Supplied material
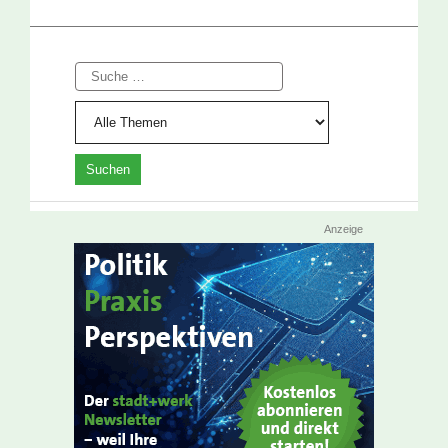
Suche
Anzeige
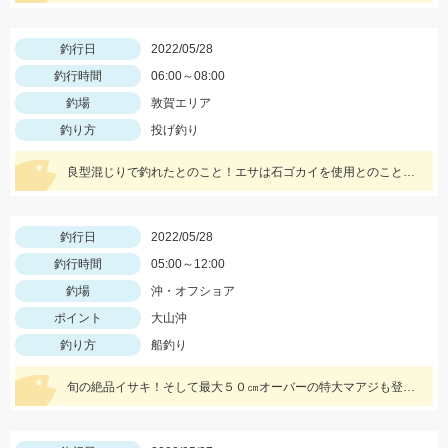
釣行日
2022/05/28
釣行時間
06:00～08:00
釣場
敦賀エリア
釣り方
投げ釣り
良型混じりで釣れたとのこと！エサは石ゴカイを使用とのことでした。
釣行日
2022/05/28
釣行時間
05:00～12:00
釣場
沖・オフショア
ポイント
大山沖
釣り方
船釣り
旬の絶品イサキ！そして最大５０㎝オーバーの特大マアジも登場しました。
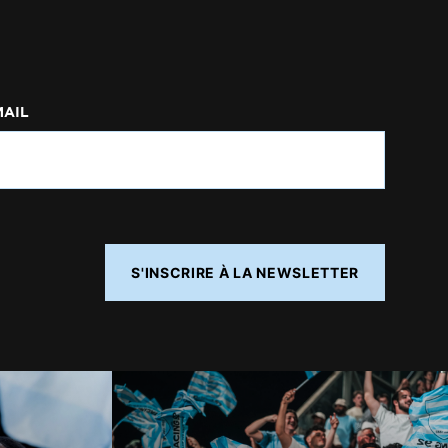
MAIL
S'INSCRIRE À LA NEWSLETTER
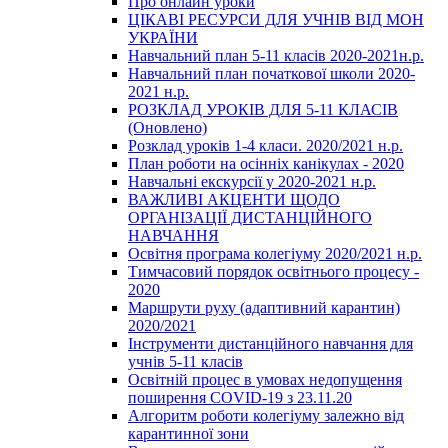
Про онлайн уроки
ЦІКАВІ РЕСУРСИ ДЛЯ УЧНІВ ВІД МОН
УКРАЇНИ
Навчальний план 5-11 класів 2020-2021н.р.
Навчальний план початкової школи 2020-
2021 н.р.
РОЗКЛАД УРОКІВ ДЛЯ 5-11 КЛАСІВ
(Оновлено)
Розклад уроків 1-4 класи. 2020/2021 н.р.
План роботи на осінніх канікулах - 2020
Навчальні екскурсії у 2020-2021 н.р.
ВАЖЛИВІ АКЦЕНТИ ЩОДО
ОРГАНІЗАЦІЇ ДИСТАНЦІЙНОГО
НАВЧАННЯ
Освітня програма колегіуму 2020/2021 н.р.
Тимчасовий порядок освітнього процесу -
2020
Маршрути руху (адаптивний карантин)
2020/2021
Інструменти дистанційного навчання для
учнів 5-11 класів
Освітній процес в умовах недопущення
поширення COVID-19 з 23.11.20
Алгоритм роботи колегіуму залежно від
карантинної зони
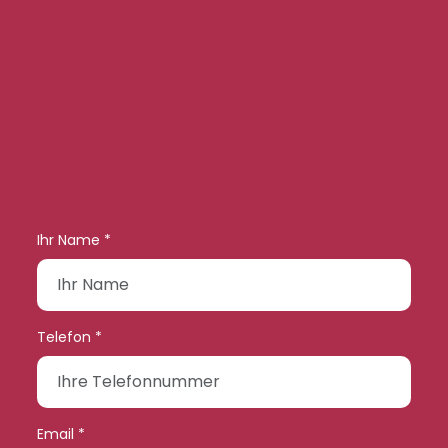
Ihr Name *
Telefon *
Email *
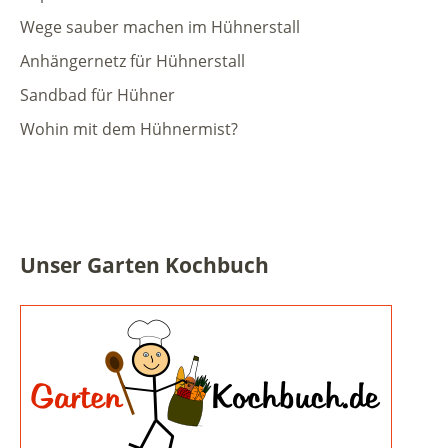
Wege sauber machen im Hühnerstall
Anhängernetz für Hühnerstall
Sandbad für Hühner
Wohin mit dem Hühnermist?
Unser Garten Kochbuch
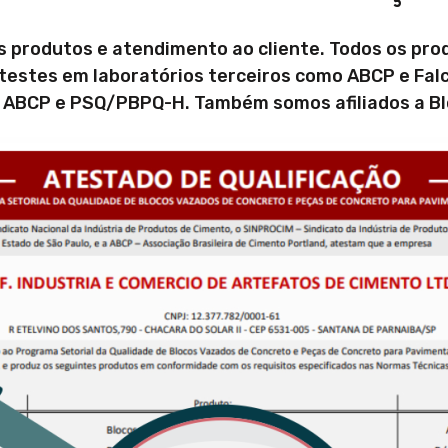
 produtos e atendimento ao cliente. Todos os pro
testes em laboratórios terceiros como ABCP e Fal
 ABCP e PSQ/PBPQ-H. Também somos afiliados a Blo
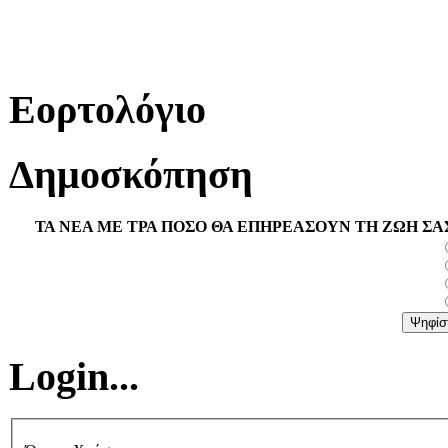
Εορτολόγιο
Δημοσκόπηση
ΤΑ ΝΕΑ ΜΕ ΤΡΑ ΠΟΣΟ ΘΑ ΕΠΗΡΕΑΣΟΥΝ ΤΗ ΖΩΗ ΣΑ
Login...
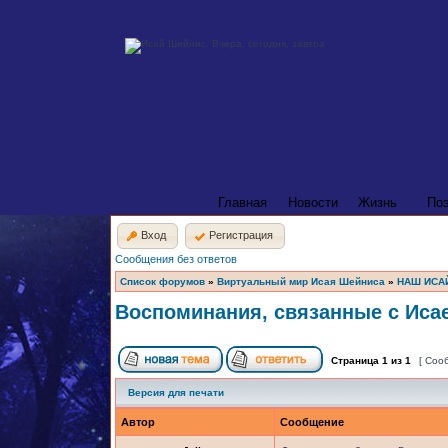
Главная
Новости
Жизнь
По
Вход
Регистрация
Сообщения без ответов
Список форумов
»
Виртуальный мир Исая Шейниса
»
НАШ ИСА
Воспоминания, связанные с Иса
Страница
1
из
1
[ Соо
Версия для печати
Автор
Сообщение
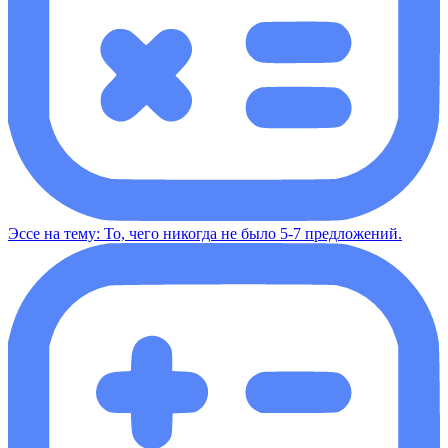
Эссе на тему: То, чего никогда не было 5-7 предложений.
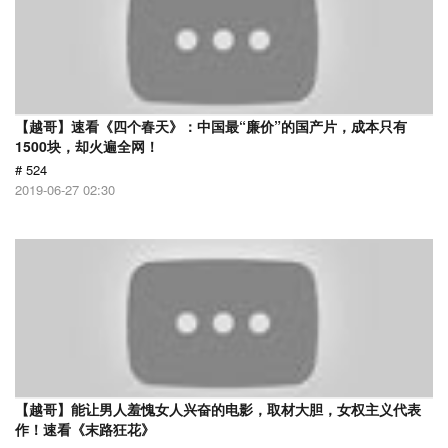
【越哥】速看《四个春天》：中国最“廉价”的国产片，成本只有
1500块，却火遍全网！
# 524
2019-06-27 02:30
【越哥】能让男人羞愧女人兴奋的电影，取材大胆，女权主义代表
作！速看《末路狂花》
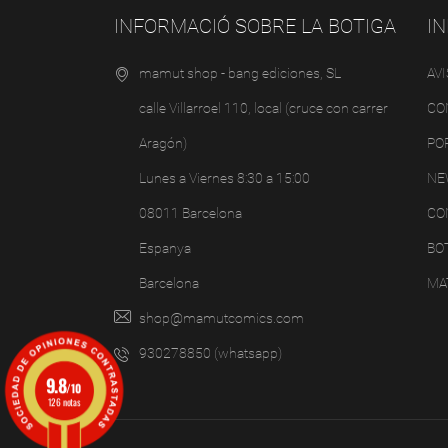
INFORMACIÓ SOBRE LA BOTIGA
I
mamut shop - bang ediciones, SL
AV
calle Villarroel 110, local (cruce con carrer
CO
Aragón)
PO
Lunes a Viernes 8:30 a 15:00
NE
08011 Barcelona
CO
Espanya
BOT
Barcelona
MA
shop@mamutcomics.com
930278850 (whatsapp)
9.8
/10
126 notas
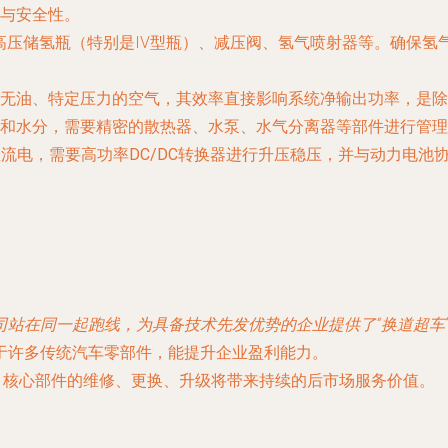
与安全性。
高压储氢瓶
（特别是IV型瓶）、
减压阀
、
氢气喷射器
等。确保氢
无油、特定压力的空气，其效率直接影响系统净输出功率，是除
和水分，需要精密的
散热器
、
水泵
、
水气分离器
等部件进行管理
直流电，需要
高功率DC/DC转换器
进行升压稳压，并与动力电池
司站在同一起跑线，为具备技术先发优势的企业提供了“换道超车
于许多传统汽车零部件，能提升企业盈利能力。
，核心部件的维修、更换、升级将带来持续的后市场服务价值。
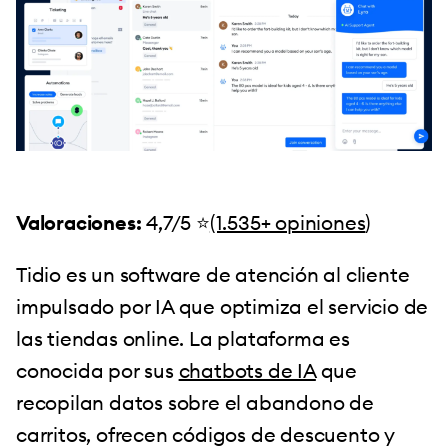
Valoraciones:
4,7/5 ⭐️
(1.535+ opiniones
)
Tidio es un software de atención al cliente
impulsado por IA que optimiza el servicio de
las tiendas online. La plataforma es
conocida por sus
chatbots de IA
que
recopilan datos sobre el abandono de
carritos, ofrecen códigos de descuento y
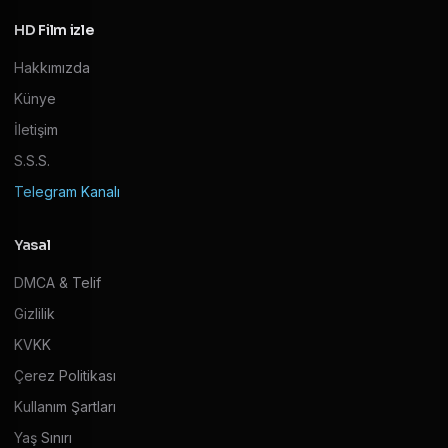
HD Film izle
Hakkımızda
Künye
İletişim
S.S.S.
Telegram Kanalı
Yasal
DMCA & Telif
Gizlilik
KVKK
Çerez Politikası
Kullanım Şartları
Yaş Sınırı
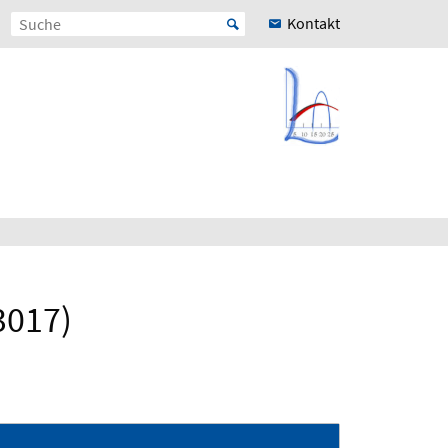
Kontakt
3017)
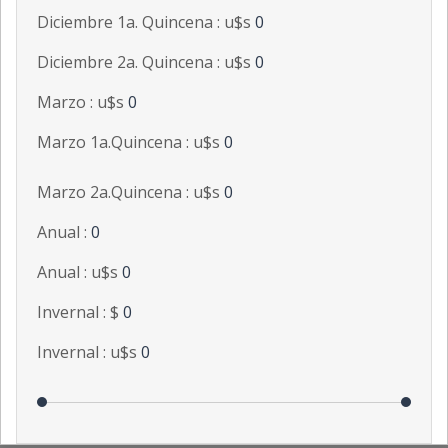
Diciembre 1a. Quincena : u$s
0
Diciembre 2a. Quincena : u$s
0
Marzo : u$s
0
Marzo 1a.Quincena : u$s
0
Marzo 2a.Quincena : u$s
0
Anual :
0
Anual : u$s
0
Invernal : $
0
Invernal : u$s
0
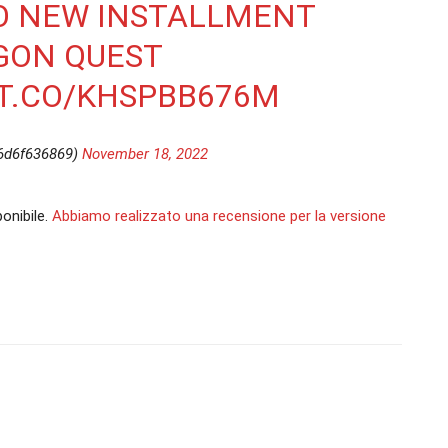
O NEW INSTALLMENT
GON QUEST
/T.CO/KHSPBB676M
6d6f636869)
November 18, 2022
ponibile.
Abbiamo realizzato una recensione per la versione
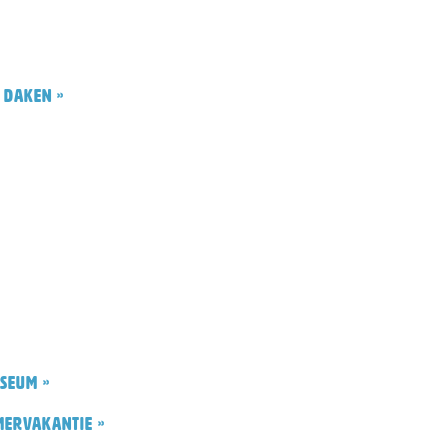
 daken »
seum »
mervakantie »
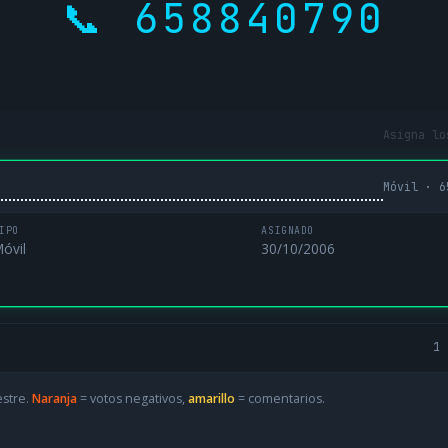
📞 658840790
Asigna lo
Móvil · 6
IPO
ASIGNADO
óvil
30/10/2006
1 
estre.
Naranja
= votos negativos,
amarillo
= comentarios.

Exercise details
Show a copy of each line from the data that includes the word "Навчальний".

Exercise solution
Навчальний план 5-11 класів 2020-2021н.р.
Навчальний план початкової школи 2020-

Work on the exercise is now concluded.